- _Brief_
For the data below, transcribe the part that opens with the line containing "FIGURE 1 The four cases of states." and closes with the line containing "Figure 9. Relationship", exactly and with no pictures.

- _Source material_

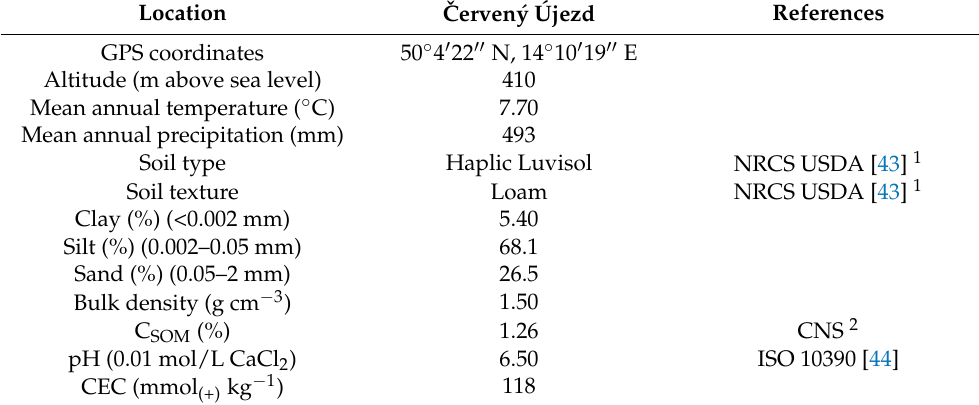
Table 1. Basic description of the ˇCerven ý Ú jezd experimental site at the start of the experiment. Location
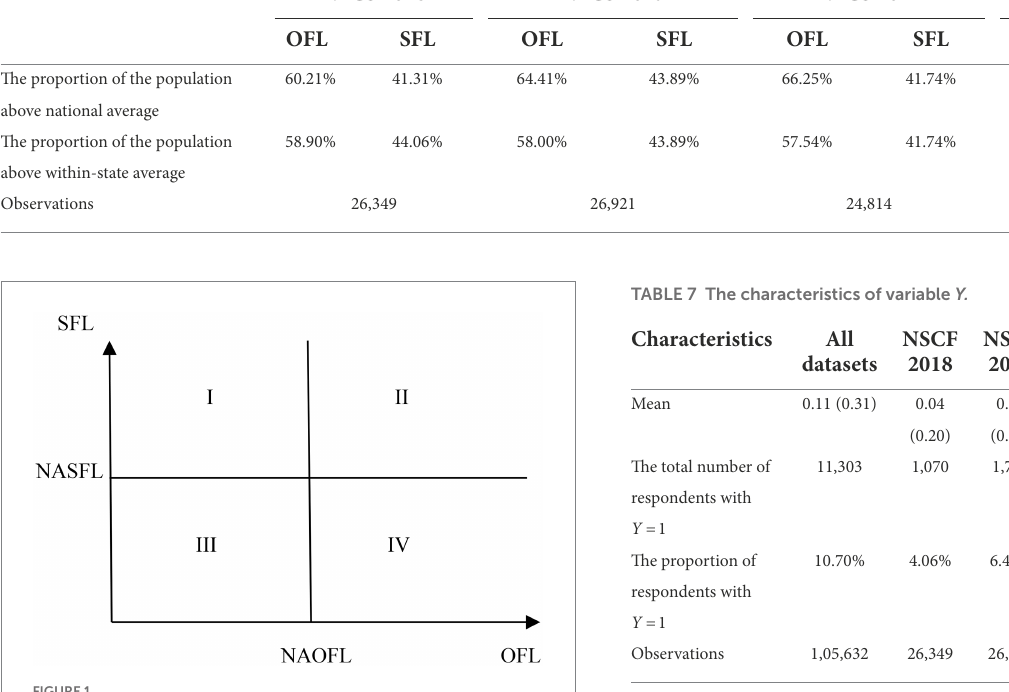
FIGURE 1 The four cases of states.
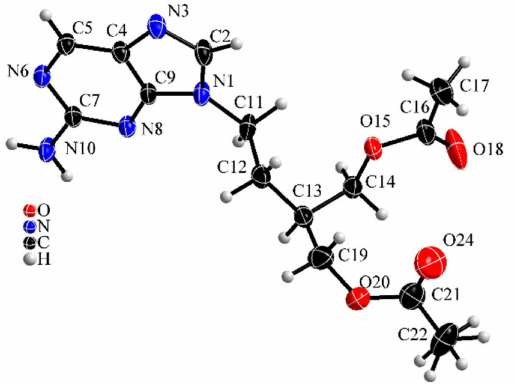
Figure 6. Molecular structure of anhydrous famciclovir (form I). Thermal ellipsoids are drawn on 50%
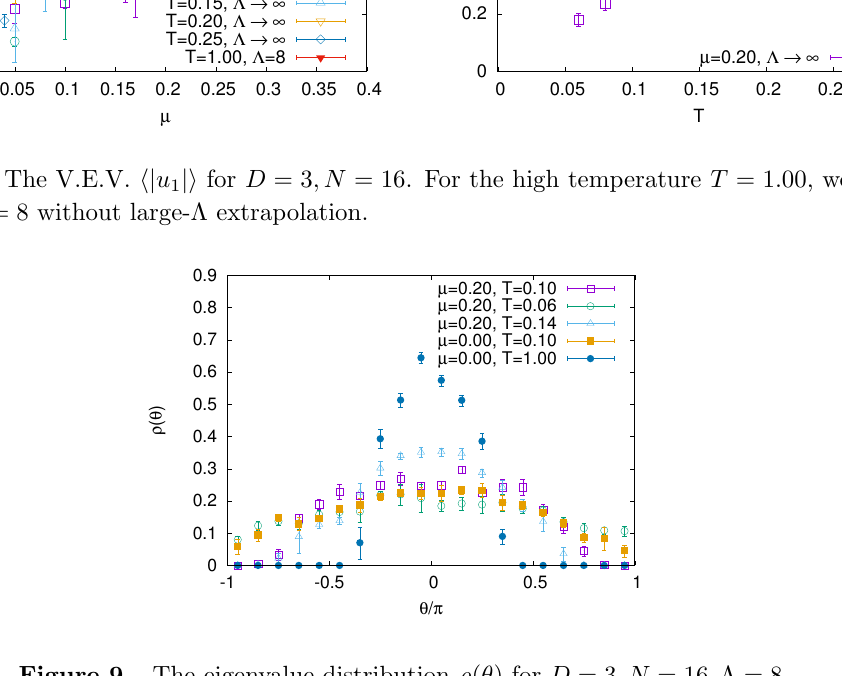
Figure 9 . The eigenvalue distribution (cid:26) ( (cid:18) ) for D = 3 ; N = 16 ; (cid:3) =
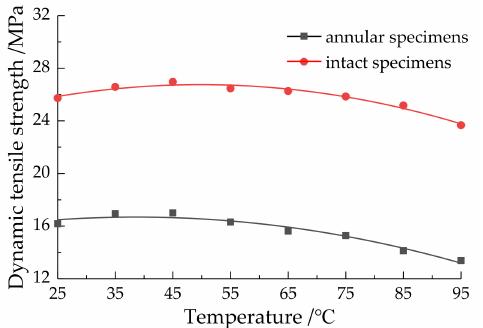
Figure 9. Relationship between dynamic tensile strength and water temperature.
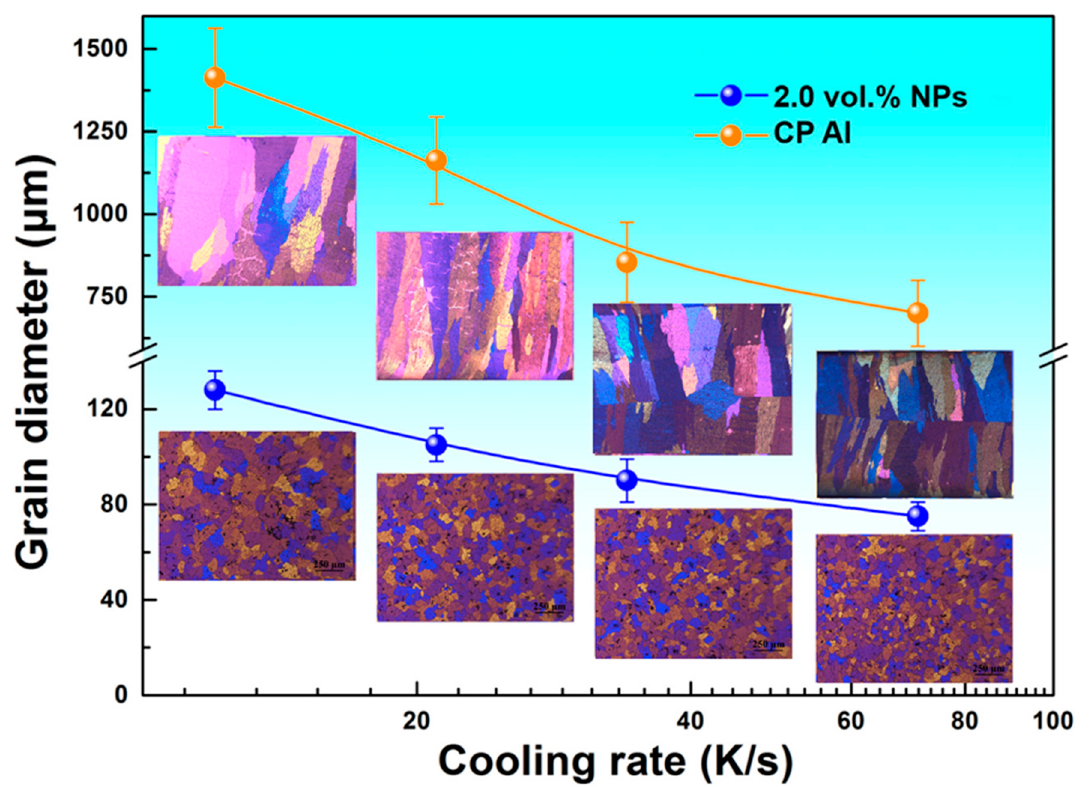
Figure 3. Variations in CP Al grain sizes with and without NP addition as functions of cooling rates. The insets are the anodized micrographs of the CP Al with and without NP addition solidified at different cooling conditions.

- _Problem solution_
FIGURE 1 The four cases of states.
Figure 6. Molecular structure of anhydrous famciclovir (form I). Thermal ellipsoids are drawn on 50%
Figure 9 . The eigenvalue distribution (cid:26) ( (cid:18) ) for D = 3 ; N = 16 ; (cid:3) =
Figure 9. Relationship between dynamic tensile strength and water temperature.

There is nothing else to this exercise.